**Prompt**:
Write out exactly the line containing "42 140 9680" and all lines that come after it in the listing below, through the very last one.

**Listed entries**:

++++++++++++++++++++

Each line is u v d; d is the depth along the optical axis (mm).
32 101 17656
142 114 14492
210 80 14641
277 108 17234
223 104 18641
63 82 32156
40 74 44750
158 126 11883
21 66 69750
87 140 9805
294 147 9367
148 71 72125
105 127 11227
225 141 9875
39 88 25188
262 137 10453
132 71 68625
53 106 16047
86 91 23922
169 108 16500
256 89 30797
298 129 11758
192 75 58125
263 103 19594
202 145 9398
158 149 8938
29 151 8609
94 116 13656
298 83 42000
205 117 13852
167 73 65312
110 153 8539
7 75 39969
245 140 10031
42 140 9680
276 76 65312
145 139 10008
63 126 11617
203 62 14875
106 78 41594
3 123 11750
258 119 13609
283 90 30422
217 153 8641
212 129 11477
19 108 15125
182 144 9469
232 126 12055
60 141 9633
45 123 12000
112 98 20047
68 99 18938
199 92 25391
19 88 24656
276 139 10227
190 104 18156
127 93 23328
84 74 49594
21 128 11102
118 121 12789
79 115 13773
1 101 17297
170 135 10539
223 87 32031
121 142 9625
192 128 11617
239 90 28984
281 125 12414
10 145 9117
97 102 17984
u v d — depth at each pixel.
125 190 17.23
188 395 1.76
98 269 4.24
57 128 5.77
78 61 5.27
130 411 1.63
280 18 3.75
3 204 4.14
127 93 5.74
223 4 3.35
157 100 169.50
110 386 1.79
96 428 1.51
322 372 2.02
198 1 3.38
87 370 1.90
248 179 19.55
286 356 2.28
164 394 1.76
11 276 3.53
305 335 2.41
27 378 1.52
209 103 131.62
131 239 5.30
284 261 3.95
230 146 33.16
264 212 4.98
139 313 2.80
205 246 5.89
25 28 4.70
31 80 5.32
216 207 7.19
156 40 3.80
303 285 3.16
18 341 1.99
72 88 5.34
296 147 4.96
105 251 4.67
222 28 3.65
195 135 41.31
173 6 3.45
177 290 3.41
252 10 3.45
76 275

++++++++++++++++++++

**Reply to the task**:
42 140 9680
276 76 65312
145 139 10008
63 126 11617
203 62 14875
106 78 41594
3 123 11750
258 119 13609
283 90 30422
217 153 8641
212 129 11477
19 108 15125
182 144 9469
232 126 12055
60 141 9633
45 123 12000
112 98 20047
68 99 18938
199 92 25391
19 88 24656
276 139 10227
190 104 18156
127 93 23328
84 74 49594
21 128 11102
118 121 12789
79 115 13773
1 101 17297
170 135 10539
223 87 32031
121 142 9625
192 128 11617
239 90 28984
281 125 12414
10 145 9117
97 102 17984
u v d — depth at each pixel.
125 190 17.23
188 395 1.76
98 269 4.24
57 128 5.77
78 61 5.27
130 411 1.63
280 18 3.75
3 204 4.14
127 93 5.74
223 4 3.35
157 100 169.50
110 386 1.79
96 428 1.51
322 372 2.02
198 1 3.38
87 370 1.90
248 179 19.55
286 356 2.28
164 394 1.76
11 276 3.53
305 335 2.41
27 378 1.52
209 103 131.62
131 239 5.30
284 261 3.95
230 146 33.16
264 212 4.98
139 313 2.80
205 246 5.89
25 28 4.70
31 80 5.32
216 207 7.19
156 40 3.80
303 285 3.16
18 341 1.99
72 88 5.34
296 147 4.96
105 251 4.67
222 28 3.65
195 135 41.31
173 6 3.45
177 290 3.41
252 10 3.45
76 275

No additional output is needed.